Crédit : InfoMigrants
Crédit : InfoMigrants

Si de nombreux hommes et femmes politiques en Europe semblent inquiets – voire effrayés – par l’impact des vagues migratoires sur l’économie de leur pays, de nombreux économistes se montrent, eux, moins méfiants.

Et si les milliers de migrants déferlant sur les côtes européennes étaient un atout pour notre Vieux continent ? C’est en tous cas ce que pensent de nombreux économistes interrogés sur le sujet. La Commission européenne a récemment estimé que "si [l’afflux de réfugiés] est géré correctement, [il] pourrait avoir un léger effet favorable sur la croissance dans le court et le moyen terme".

C’est peu ou prou ce que pense Jean-Christophe Dumont, chef de la division chargée des migrations internationales à l’OCDE (organisation de coopération et de développement économique), suite à la publication d’un rapport sur les "perspectives des migrations internationales", en septembre 2016. "La contribution des immigrés à l’économie est supérieure à ce qu’ils reçoivent en termes de prestations sociales ou de dépenses publiques", y est-il écrit.
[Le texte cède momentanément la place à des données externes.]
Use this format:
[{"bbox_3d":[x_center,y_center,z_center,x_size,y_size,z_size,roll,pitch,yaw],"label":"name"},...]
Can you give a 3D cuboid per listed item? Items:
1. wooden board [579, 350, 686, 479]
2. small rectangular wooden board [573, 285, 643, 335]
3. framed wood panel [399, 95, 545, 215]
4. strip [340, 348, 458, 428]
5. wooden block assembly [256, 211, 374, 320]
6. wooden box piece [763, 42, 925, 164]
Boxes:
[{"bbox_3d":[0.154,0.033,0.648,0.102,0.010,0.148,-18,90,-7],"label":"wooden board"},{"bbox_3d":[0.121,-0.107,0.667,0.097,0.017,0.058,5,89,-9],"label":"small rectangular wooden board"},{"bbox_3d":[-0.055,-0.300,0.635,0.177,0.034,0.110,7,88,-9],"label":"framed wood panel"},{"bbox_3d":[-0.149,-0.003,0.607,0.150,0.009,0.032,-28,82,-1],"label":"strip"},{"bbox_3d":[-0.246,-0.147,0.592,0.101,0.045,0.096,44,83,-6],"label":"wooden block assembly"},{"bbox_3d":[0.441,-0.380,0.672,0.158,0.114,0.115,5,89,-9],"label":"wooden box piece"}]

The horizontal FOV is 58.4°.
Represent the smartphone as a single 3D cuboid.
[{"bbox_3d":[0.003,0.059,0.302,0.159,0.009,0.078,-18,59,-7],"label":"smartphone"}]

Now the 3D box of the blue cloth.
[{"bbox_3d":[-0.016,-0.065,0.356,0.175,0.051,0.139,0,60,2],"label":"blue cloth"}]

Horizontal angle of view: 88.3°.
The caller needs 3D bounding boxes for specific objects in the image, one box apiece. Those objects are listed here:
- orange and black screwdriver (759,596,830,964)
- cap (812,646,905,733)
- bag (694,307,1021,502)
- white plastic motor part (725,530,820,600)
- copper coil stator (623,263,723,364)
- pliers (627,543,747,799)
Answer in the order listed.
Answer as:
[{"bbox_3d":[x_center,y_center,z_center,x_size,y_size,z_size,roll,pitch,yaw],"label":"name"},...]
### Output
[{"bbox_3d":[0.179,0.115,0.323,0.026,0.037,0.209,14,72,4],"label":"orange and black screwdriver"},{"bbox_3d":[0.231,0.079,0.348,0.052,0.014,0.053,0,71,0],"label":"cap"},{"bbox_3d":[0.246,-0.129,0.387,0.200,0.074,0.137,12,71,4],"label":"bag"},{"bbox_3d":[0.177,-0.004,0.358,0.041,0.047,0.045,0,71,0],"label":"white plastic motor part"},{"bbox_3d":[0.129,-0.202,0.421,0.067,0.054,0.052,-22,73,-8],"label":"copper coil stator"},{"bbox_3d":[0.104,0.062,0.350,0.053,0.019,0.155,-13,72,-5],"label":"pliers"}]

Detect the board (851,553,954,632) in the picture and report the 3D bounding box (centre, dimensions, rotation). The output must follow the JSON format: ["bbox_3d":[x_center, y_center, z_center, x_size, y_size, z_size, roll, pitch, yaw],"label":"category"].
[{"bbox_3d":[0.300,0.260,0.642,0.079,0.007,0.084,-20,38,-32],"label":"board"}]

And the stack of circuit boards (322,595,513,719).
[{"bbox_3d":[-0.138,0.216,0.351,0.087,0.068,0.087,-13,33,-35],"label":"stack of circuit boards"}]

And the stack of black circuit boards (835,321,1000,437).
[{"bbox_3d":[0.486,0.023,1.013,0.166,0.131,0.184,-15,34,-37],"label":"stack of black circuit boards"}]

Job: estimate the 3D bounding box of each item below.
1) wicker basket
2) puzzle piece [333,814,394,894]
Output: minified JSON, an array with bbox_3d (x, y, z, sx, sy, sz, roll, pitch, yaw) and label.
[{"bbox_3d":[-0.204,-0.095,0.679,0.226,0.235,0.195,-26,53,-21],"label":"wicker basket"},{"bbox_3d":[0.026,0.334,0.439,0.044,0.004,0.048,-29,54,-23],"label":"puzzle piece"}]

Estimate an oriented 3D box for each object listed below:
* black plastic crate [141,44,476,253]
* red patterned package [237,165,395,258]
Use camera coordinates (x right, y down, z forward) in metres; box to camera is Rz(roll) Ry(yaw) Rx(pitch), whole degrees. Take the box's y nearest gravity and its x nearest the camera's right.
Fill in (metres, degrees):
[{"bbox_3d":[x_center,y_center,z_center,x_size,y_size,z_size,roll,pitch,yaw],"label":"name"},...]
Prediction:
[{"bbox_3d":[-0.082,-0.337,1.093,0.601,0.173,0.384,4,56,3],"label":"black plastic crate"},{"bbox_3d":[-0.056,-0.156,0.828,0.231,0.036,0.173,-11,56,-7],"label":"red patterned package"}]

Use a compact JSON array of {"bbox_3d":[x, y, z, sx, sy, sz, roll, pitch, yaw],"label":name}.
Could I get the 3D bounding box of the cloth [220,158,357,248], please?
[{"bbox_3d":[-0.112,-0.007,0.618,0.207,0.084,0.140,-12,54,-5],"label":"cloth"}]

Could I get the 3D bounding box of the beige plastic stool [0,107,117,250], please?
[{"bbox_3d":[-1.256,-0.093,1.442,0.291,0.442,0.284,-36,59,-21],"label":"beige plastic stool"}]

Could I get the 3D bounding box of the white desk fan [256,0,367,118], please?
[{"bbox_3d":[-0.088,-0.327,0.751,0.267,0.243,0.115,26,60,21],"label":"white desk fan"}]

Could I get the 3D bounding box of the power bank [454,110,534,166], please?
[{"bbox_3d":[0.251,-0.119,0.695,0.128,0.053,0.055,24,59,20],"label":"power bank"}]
Pour la plupart des économistes, donc, l’idée est de faire un pari sur l’avenir : augmenter les dépenses publiques, investir dans des structures d’accueil, dans des politiques sociales, pour créer à moyen terme de l’emploi. Une fois intégrée, cette nouvelle main d’œuvre immigrée se loge, consomme et donc participe au dynamisme économique du pays. Elle répond aussi à de nombreuses offres de métiers non pourvues dans les pays européens (comme dans le secteur ouvrier, le secteur du BTP, les métiers de l’artisanat, les aides à domicile…)

En résumé, et selon un rapport publié en mai 2016 par l’ONG américaine d’aide aux réfugiés Tent et le think tank Open Political Economy Network (OPEN), "chaque euro dépensé à accueillir des demandeurs d’asile peut en rapporter deux en cinq ans".